Lay out every line of the records below as a Markdown table, omitting blank lines. Use a "Number" column for the row count and a "Text" column for the line.

*** Opening of DATA FOR THIS TASK ***

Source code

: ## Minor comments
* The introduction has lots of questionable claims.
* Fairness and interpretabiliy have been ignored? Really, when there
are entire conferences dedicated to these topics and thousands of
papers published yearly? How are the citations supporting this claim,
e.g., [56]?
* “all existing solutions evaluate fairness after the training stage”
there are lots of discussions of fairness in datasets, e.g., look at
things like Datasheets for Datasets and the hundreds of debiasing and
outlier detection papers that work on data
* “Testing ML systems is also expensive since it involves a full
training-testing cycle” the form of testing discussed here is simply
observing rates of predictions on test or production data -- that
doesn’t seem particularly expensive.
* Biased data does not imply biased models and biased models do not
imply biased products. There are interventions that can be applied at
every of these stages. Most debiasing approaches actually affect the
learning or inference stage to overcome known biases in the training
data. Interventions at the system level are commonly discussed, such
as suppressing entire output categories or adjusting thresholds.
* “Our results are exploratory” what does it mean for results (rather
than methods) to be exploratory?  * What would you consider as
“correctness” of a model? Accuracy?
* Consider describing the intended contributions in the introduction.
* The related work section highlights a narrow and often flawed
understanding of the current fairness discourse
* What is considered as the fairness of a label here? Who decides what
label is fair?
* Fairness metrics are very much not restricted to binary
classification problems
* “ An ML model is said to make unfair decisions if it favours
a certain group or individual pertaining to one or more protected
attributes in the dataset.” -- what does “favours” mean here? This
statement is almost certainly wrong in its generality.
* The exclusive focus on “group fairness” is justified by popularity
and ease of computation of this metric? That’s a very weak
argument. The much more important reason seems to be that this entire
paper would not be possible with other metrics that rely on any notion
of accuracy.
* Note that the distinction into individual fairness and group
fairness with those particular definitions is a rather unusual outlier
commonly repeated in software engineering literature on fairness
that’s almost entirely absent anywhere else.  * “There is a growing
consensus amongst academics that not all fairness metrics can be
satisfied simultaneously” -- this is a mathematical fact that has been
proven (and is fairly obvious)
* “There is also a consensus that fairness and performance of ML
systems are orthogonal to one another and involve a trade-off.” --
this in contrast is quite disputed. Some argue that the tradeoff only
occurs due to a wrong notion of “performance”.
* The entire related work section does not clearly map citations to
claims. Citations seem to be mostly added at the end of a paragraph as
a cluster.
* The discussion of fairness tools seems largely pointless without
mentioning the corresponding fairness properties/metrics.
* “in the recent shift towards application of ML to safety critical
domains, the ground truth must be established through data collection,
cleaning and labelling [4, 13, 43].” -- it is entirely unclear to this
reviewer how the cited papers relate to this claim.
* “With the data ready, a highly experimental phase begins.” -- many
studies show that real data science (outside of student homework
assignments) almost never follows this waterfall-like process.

*** Close of DATA FOR THIS TASK ***

* _EXERCISE ANSWER_:
| Number | Text |
|---|---|
| 1 | Source code |
| 2 | : ## Minor comments |
| 3 | * The introduction has lots of questionable claims. |
| 4 | * Fairness and interpretabiliy have been ignored? Really, when there |
| 5 | are entire conferences dedicated to these topics and thousands of |
| 6 | papers published yearly? How are the citations supporting this claim, |
| 7 | e.g., [56]? |
| 8 | * “all existing solutions evaluate fairness after the training stage” |
| 9 | there are lots of discussions of fairness in datasets, e.g., look at |
| 10 | things like Datasheets for Datasets and the hundreds of debiasing and |
| 11 | outlier detection papers that work on data |
| 12 | * “Testing ML systems is also expensive since it involves a full |
| 13 | training-testing cycle” the form of testing discussed here is simply |
| 14 | observing rates of predictions on test or production data -- that |
| 15 | doesn’t seem particularly expensive. |
| 16 | * Biased data does not imply biased models and biased models do not |
| 17 | imply biased products. There are interventions that can be applied at |
| 18 | every of these stages. Most debiasing approaches actually affect the |
| 19 | learning or inference stage to overcome known biases in the training |
| 20 | data. Interventions at the system level are commonly discussed, such |
| 21 | as suppressing entire output categories or adjusting thresholds. |
| 22 | * “Our results are exploratory” what does it mean for results (rather |
| 23 | than methods) to be exploratory?  * What would you consider as |
| 24 | “correctness” of a model? Accuracy? |
| 25 | * Consider describing the intended contributions in the introduction. |
| 26 | * The related work section highlights a narrow and often flawed |
| 27 | understanding of the current fairness discourse |
| 28 | * What is considered as the fairness of a label here? Who decides what |
| 29 | label is fair? |
| 30 | * Fairness metrics are very much not restricted to binary |
| 31 | classification problems |
| 32 | * “ An ML model is said to make unfair decisions if it favours |
| 33 | a certain group or individual pertaining to one or more protected |
| 34 | attributes in the dataset.” -- what does “favours” mean here? This |
| 35 | statement is almost certainly wrong in its generality. |
| 36 | * The exclusive focus on “group fairness” is justified by popularity |
| 37 | and ease of computation of this metric? That’s a very weak |
| 38 | argument. The much more important reason seems to be that this entire |
| 39 | paper would not be possible with other metrics that rely on any notion |
| 40 | of accuracy. |
| 41 | * Note that the distinction into individual fairness and group |
| 42 | fairness with those particular definitions is a rather unusual outlier |
| 43 | commonly repeated in software engineering literature on fairness |
| 44 | that’s almost entirely absent anywhere else.  * “There is a growing |
| 45 | consensus amongst academics that not all fairness metrics can be |
| 46 | satisfied simultaneously” -- this is a mathematical fact that has been |
| 47 | proven (and is fairly obvious) |
| 48 | * “There is also a consensus that fairness and performance of ML |
| 49 | systems are orthogonal to one another and involve a trade-off.” -- |
| 50 | this in contrast is quite disputed. Some argue that the tradeoff only |
| 51 | occurs due to a wrong notion of “performance”. |
| 52 | * The entire related work section does not clearly map citations to |
| 53 | claims. Citations seem to be mostly added at the end of a paragraph as |
| 54 | a cluster. |
| 55 | * The discussion of fairness tools seems largely pointless without |
| 56 | mentioning the corresponding fairness properties/metrics. |
| 57 | * “in the recent shift towards application of ML to safety critical |
| 58 | domains, the ground truth must be established through data collection, |
| 59 | cleaning and labelling [4, 13, 43].” -- it is entirely unclear to this |
| 60 | reviewer how the cited papers relate to this claim. |
| 61 | * “With the data ready, a highly experimental phase begins.” -- many |
| 62 | studies show that real data science (outside of student homework |
| 63 | assignments) almost never follows this waterfall-like process. |